J’eus recours à Capi.
« Va me chercher Zerbino. »
Et il partit aussitôt pour accomplir la mission que je lui confiais. Cependant il me sembla qu’il acceptait ce rôle avec moins de zèle que de coutume, et dans le regard qu’il me jeta avant de partir je crus voir qu’il se ferait plus volontiers l’avocat de Zerbino que mon gendarme.
Une heure s’écoula sans que je les visse revenir ni l’un ni l’autre, et je commençais à m’inquiéter, quand Capi reparut seul, la tête basse.
« Où est Zerbino ? »
Capi se coucha dans une attitude craintive ; alors, en le regardant, je m’aperçus qu’une de ses oreilles était ensanglantée.
Je n’eus pas besoin d’explication pour comprendre ce qui s’était passé : Zerbino s’était révolté contre la gendarmerie, il avait fait résistance, et Capi, qui peut-être n’obéissait qu’à regret à un ordre qu’il considérait comme bien sévère, s’était laissé battre.
L’expédition de Capi n’ayant pas réussi, il ne me restait qu’une ressource, qui était d’attendre que Zerbino voulût bien revenir ; je le connaissais, après un premier mouvement de révolte, il se résignerait à subir sa punition, et je le verrais apparaître repentant.
Le temps s’écoulant et Zerbino ne venant pas, j’envoyai une fois encore Capi à la recherche de son camarade ; mais au bout d’une demi-heure, il revint seul et me fit comprendre qu’il ne l’avait pas trouvé.
Que faire ?
Bien que Zerbino fût coupable et nous eût mis tous par sa faute encore dans une terrible situation, je ne pouvais pas avoir l’idée de l’abandonner. Que dirait mon maître, si je ne lui ramenais pas ses trois chiens ? Et puis, malgré tout, je l’aimais, ce coquin de Zerbino.
Il fallait inventer quelque chose qui pût nous occuper tous les quatre et nous distraire.
Comme j’examinais cette question, je me souvins que Vitalis m’avait dit qu’à la guerre, quand un régiment était fatigué par une longue marche, on faisait jouer la musique, si bien qu’en entendant des airs gais ou entraînants les soldats oubliaient leurs fatigues.

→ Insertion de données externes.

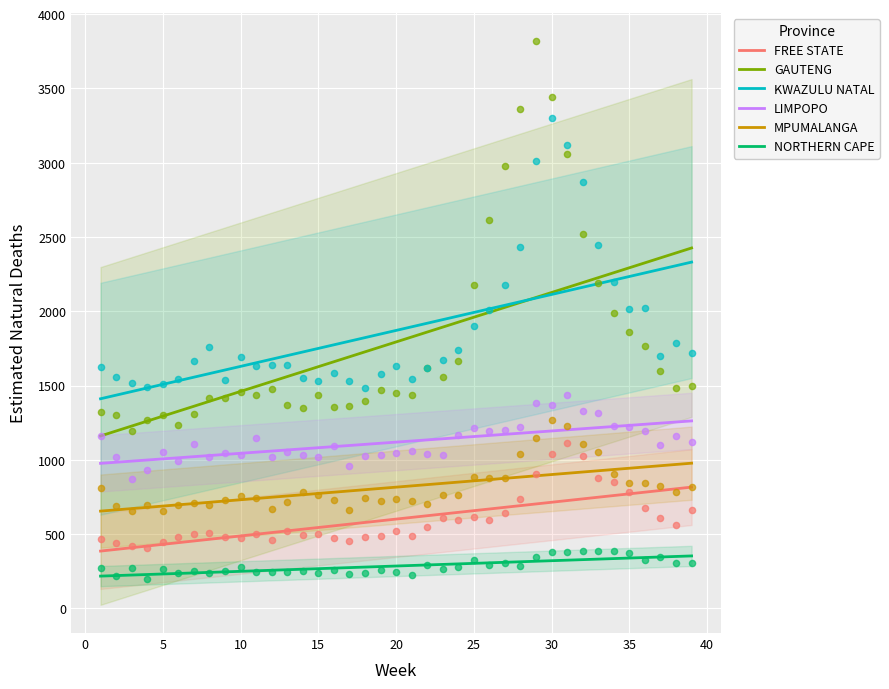

Which series contains the lowest Y value?

NORTHERN CAPE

Je pris ma harpe, qui était posée contre un arbre, et, tournant le dos au canal, après avoir mis mes comédiens en position, je commençai à jouer un air de danse, puis, après, une valse.
Tout à coup j’entendis une voix claire, une voix d’enfant crier : « Bravo ! » Cette voix venait de derrière moi. Je me retournai vivement.

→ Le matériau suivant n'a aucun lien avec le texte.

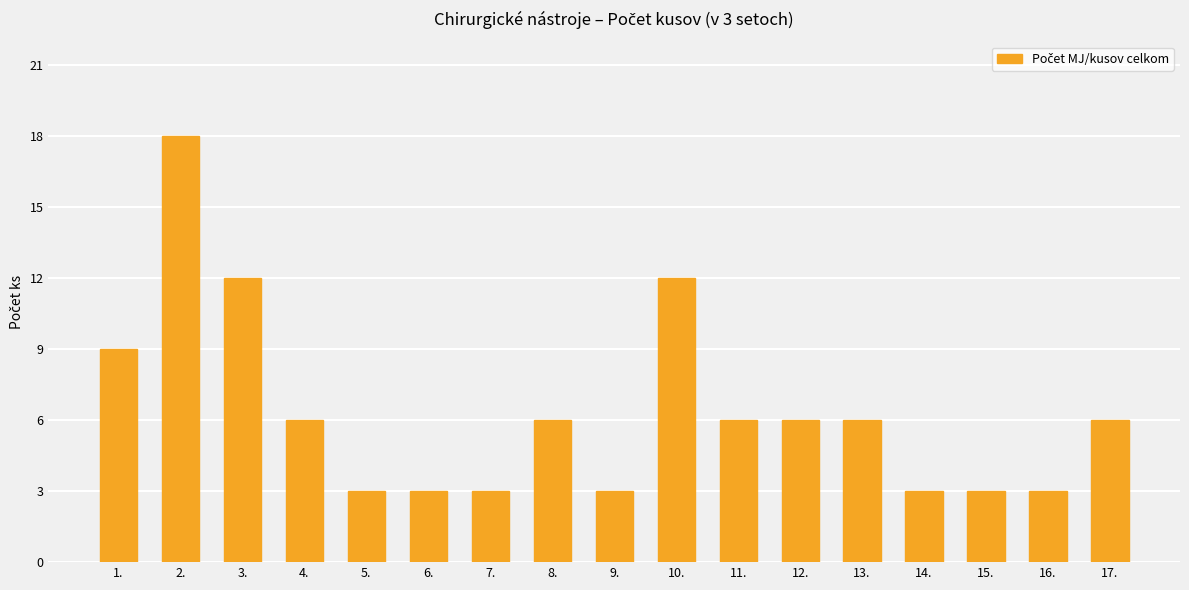

Reading left to right, list all the values displayed in this chart.

9	18	12	6	3	3	3	6	3	12	6	6	6	3	3	3	6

Un bateau était arrêté sur le canal, l’avant tourné vers la rive sur laquelle je me trouvais ; les deux chevaux qui le remorquaient avaient fait halte sur la rive opposée.
C’était un singulier bateau, et tel que je n’en avais pas encore vu de pareil : il était beaucoup plus court que les péniches qui servent ordinairement à la navigation sur les canaux, et au-dessus de son pont peu élevé au-dessus de l’eau était construite une sorte de galerie vitrée. À l’avant de cette galerie se trouvait une véranda ombragée par des plantes grimpantes, dont le feuillage, accroché çà et là aux découpures du toit, retombait par places en cascades vertes ; sous cette véranda j’aperçus deux personnes : une dame jeune encore, à l’air noble et mélancolique, qui se tenait debout, et un enfant, un garçon à peu près de mon âge, qui me parut couché.
C’était cet enfant sans doute qui avait crié « Bravo ».
Remis de ma surprise, car cette apparition n’avait rien d’effrayant, je soulevai mon chapeau pour remercier celui qui m’avait applaudi.
« C’est pour votre plaisir que vous jouez ? me demanda la dame, parlant avec un accent étranger.
– C’est pour faire travailler mes comédiens et aussi... pour me distraire. »
L’enfant fit un signe, et la dame se pencha vers lui.
« Voulez-vous jouer encore ? » me demanda la dame en relevant la tête.
Si je voulais jouer ! Jouer pour un public qui m’arrivait si à propos ! Je ne me fis pas prier.
Je repris donc ma harpe et je commençai à jouer une valse ; aussitôt Capi entoura la taille de Dolce avec ses deux pattes, et ils se mirent à tourner en mesure.